The ECJ recently published an Order in response to questions referred by Bulgaria concerning when VAT deduction may be refused on the basis that a supply did not take place. In this particular case, the question was asked where it was not disputed that the supplier accounted for Output VAT, and as such there would be no loss to the tax authority.

The question the Bulgarian tax authorities asked was:

“Is Article 203 in conjunction with Article 168(a) of Council Directive 2006/112/EC of 28 November 2006 on the common system of value added tax to be interpreted, in cases like the main proceedings and having regard to the principles of fiscal neutrality and protection of legitimate expectations, to the effect that a deduction of VAT may be refused, despite the elimination of the risk of any loss in tax revenues, if that risk was eliminated only with respect to the accounting of the VAT shown in a supplier’s invoice with the State Treasury, without the elimination of the risk of loss in tax revenues affecting the actions or intentions of the supplier which resulted in the fraudulent content of an invoice in which the VAT was shown as payable by the supplier.”

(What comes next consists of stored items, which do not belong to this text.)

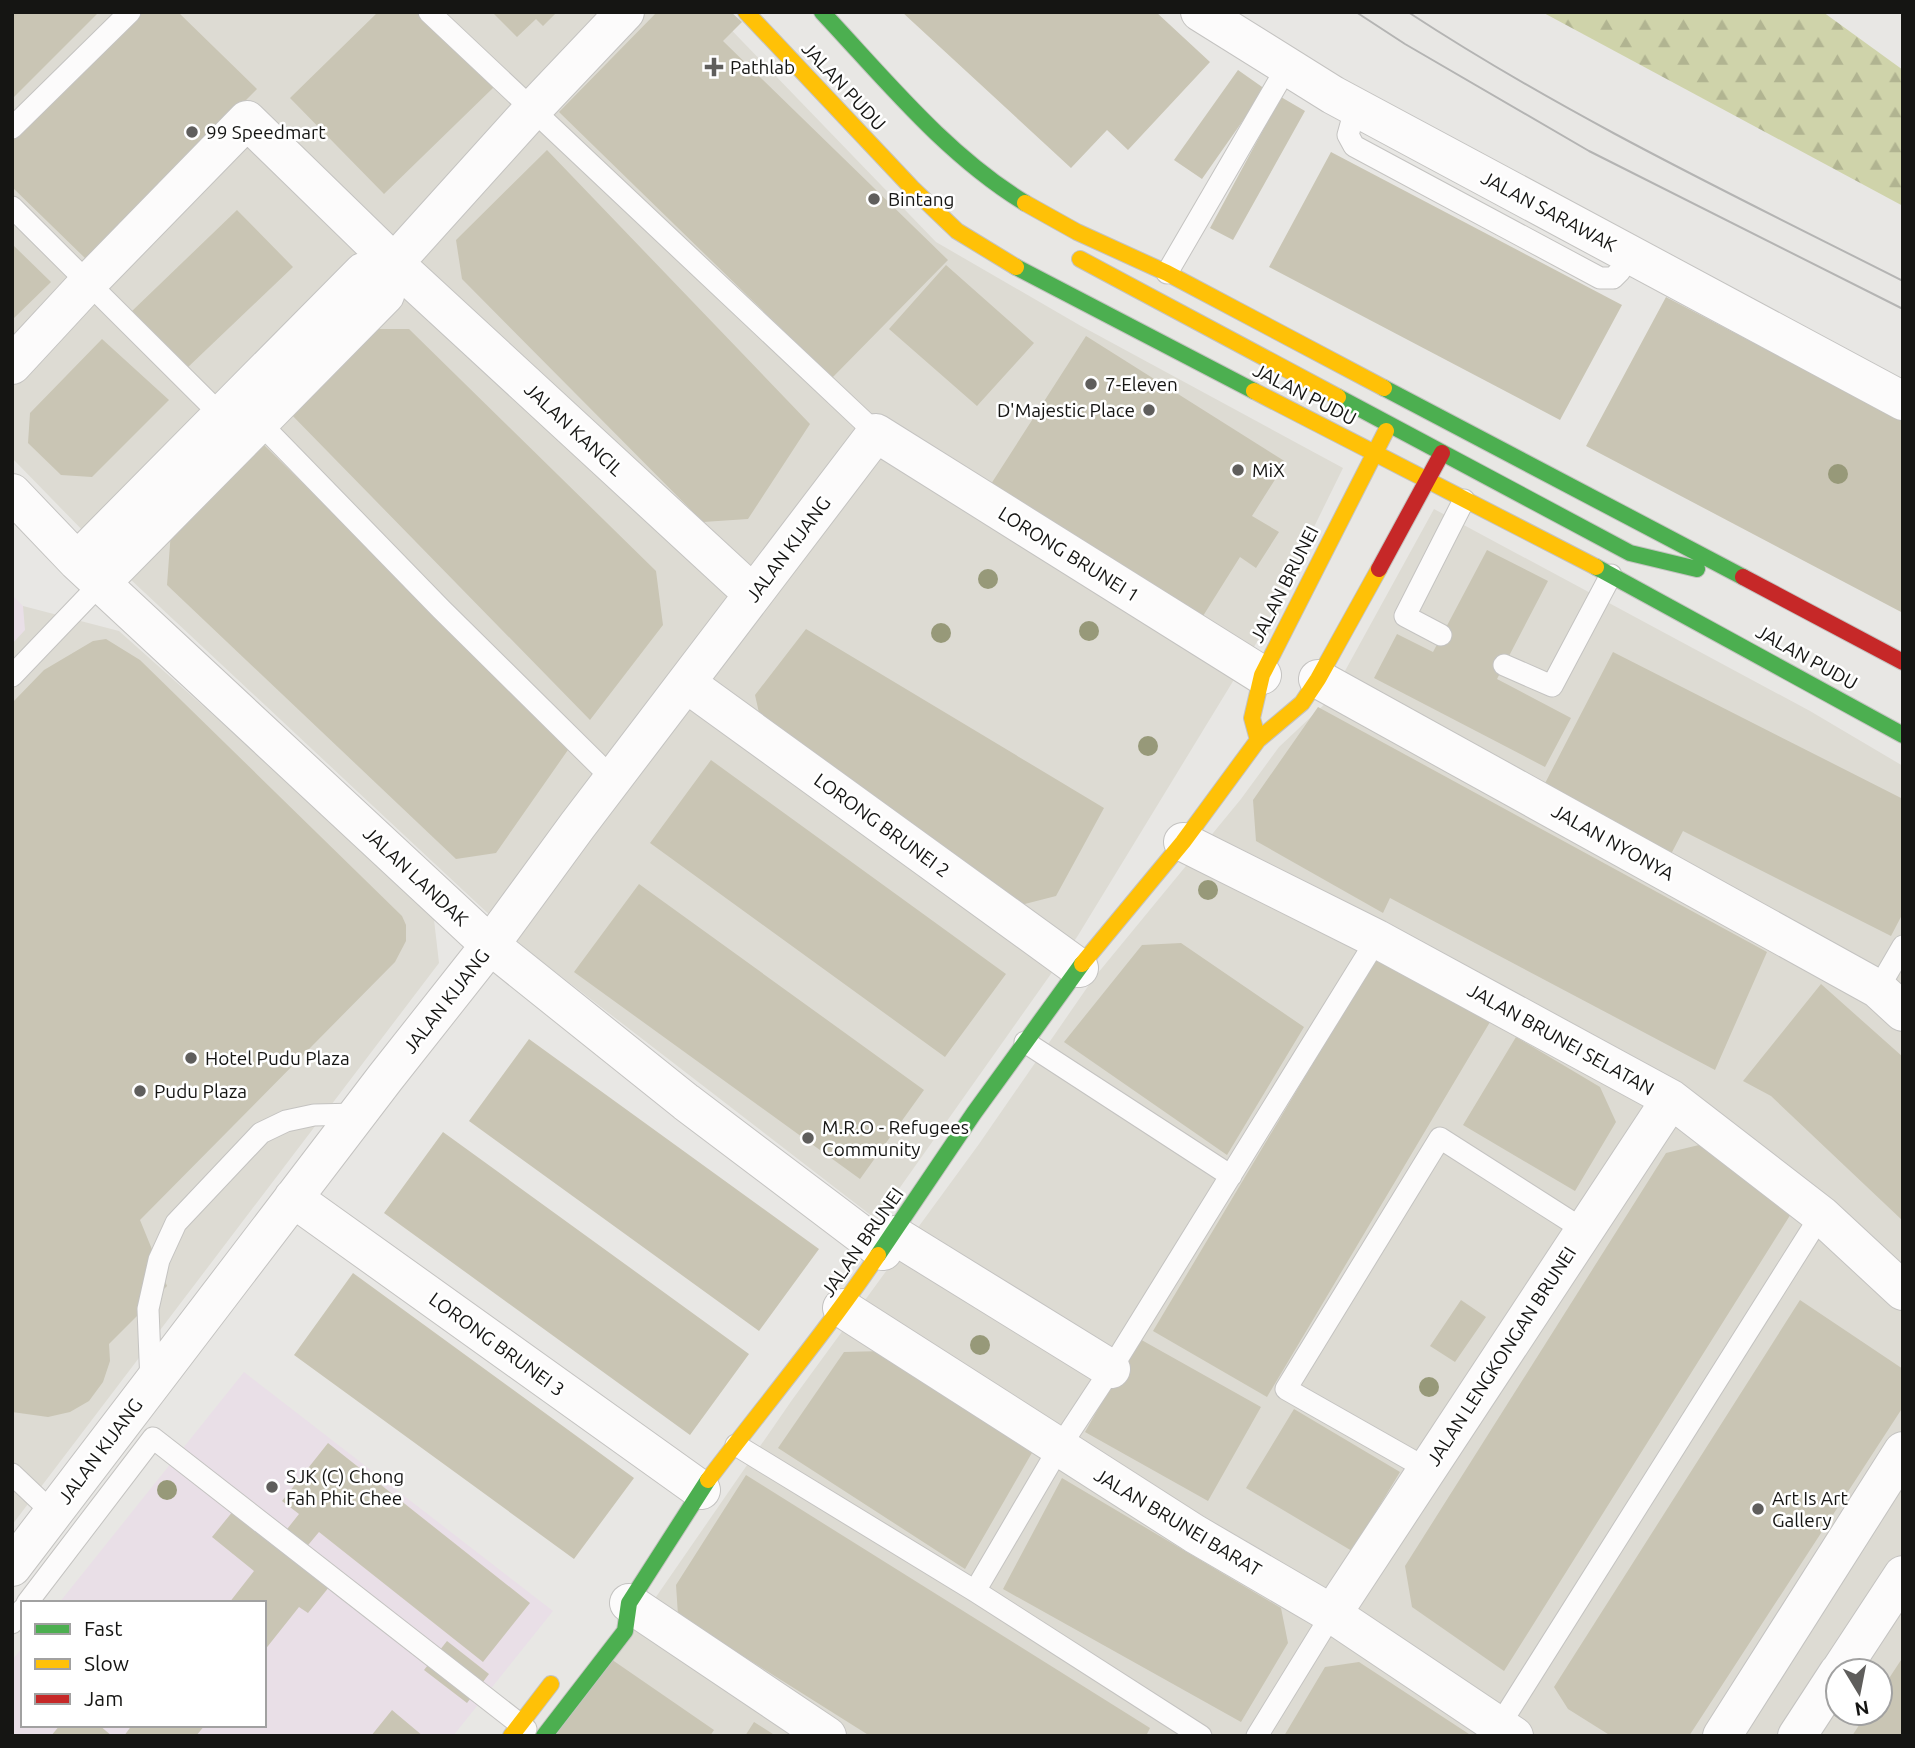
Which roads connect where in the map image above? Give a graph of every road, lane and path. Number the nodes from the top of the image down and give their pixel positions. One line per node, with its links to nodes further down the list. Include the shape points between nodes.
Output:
1 (130, 12): 9 (lane)
2 (429, 12): 8 (lane)
3 (625, 12): 8 (street)
4 (746, 12): 21 (main road, JALAN PUDU, via 957,231 1030,276)
5 (822, 12): 11 (main road, JALAN PUDU, via 955,151)
6 (1218, 18): 7 (street, JALAN SARAWAK)
7 (1287, 67): 13 (lane); 16 (street, JALAN SARAWAK)
8 (532, 110): 12 (street); 20 (lane)
9 (12, 128)
10 (12, 207): 14 (lane)
11 (1044, 214): 13 (main road, JALAN PUDU); 19 (main road, via 1065,248)
12 (394, 263): 14 (street, JALAN KANCIL, via 247,120); 17 (street, via 363,272); 18 (street, via 385,295); 29 (street, JALAN KANCIL)
13 (1167, 273): 28 (main road, JALAN PUDU)
14 (87, 284): 15 (street); 17 (lane)
15 (12, 365)
16 (1903, 401)
17 (221, 415): 26 (street)
18 (260, 423): 26 (street); 39 (lane)
19 (1390, 425): 21 (main road, JALAN BRUNEI); 22 (main road)
20 (876, 433): 29 (street, JALAN KIJANG); 34 (street, LORONG BRUNEI 1)
21 (1373, 453): 23 (main road, JALAN PUDU); 34 (main road, JALAN BRUNEI)
22 (1442, 453): 23 (main road, JALAN BRUNEI); 28 (main road, via 1630,553)
23 (1426, 480): 25 (main road, JALAN PUDU); 35 (main road, JALAN BRUNEI)
24 (12, 493): 26 (street, JALAN LANDAK)
25 (1464, 500): 27 (main road, JALAN PUDU); 30 (lane, via 1405,616)
26 (89, 572): 33 (lane); 42 (street, JALAN LANDAK)
27 (1611, 575): 32 (lane, via 1552,686); 37 (main road, JALAN PUDU)
28 (1760, 585): 31 (main road, JALAN PUDU)
29 (753, 594): 36 (street, JALAN KIJANG)
30 (1441, 635)
31 (1903, 662)
32 (1504, 665)
33 (12, 676)
34 (1262, 676): 38 (main road, JALAN BRUNEI, via 1252,718)
35 (1318, 679): 38 (main road, JALAN BRUNEI, via 1301,703); 45 (street, JALAN NYONYA)
36 (686, 683): 39 (street, JALAN KIJANG); 44 (street, LORONG BRUNEI 2)
37 (1903, 735)
38 (1258, 740): 40 (main road, JALAN BRUNEI)
39 (613, 779): 42 (street, JALAN KIJANG)
40 (1183, 842): 41 (street, JALAN BRUNEI SELATAN); 44 (main road, JALAN BRUNEI)
41 (1377, 939): 47 (street, JALAN BRUNEI SELATAN); 49 (lane)
42 (490, 945): 48 (street, JALAN KIJANG); 53 (street, JALAN LANDAK, via 687,1102)
43 (1903, 946): 45 (lane)
44 (1079, 968): 46 (main road, JALAN BRUNEI)
45 (1890, 1001)
46 (1025, 1042): 49 (lane); 53 (main road, JALAN BRUNEI)
47 (1671, 1099): 51 (street, JALAN BRUNEI SELATAN); 52 (street, JALAN LENGKONGAN BRUNEI)
48 (358, 1114): 50 (street, JALAN KIJANG); 57 (lane, via 314,1115 261,1133 176,1223 159,1260 148,1309)
49 (1231, 1176): 56 (lane)
50 (293, 1198): 57 (street, JALAN KIJANG); 63 (street, LORONG BRUNEI 3)
51 (1821, 1215): 54 (street, JALAN BRUNEI SELATAN); 74 (lane)
52 (1584, 1230): 61 (street, JALAN LENGKONGAN BRUNEI); 61 (lane, via 1440,1138 1286,1389)
53 (888, 1243): 55 (main road, JALAN BRUNEI); 56 (street, JALAN LANDAK)
54 (1903, 1292)
55 (842, 1308): 58 (main road, JALAN BRUNEI); 59 (street, JALAN BRUNEI BARAT)
56 (1111, 1370): 59 (lane)
57 (151, 1385): 64 (street, JALAN KIJANG)
58 (736, 1445): 63 (main road, JALAN BRUNEI); 67 (lane)
59 (1059, 1448): 67 (lane); 70 (street, JALAN BRUNEI BARAT)
60 (1903, 1451): 80 (street)
61 (1427, 1469): 70 (street, JALAN LENGKONGAN BRUNEI)
62 (12, 1474): 64 (lane)
63 (701, 1490): 69 (main road, JALAN BRUNEI)
64 (53, 1513): 65 (street, JALAN KIJANG)
65 (12, 1567)
66 (1903, 1575): 71 (street)
67 (975, 1591): 78 (lane)
68 (29, 1601): 75 (lane, via 153,1438)
69 (617, 1609): 76 (main road, JALAN BRUNEI, via 625,1631); 77 (street)
70 (1332, 1614): 74 (street, JALAN BRUNEI BARAT); 79 (lane)
71 (1849, 1657)
72 (562, 1670): 75 (main road)
73 (1824, 1695): 81 (street)
74 (1507, 1731)
75 (521, 1732)
76 (544, 1736)
77 (827, 1736)
78 (1201, 1736)
79 (1257, 1736)
80 (1721, 1736)
81 (1797, 1736)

The ECJ issued the following Order as their response:

“Article 168(a) and Article 203 of Council Directive 2006/112/EC of 28 November 2006 on the common system of value added tax, and the principles of fiscal neutrality and the protection of legitimate expectations, must be interpreted as not precluding the recipient of an invoice from being refused the right to deduct VAT mentioned on that invoice where the transactions to which the invoice relates have not actually been performed, even if the risk of any loss in tax revenue has been eliminated on the ground that the issuer of that invoice has paid the VAT mentioned thereon. It is for the referring court to carry out, in accordance with the national rules relating to evidence, an overall assessment of all the facts and circumstances of the dispute before it in order to determine whether the transactions to which the invoices at issue in the main proceedings relate were actually carried out.”

The ECJ has therefore stated that it is possible for the recipient of an invoice to deduct Input VAT even where the supplier may not have made a supply, in cases where the Output tax has been paid to the tax authorities. The ECJ did however leave the facts of the cases to be determined by the national court in respect of whether the supply was made according to the local rules on evidence. This case will be important to customers who are challenged by tax authorities on Input VAT deduction where Output VAT should not have been charged but has been paid to the tax authorities and there is no remedy available from the supplier.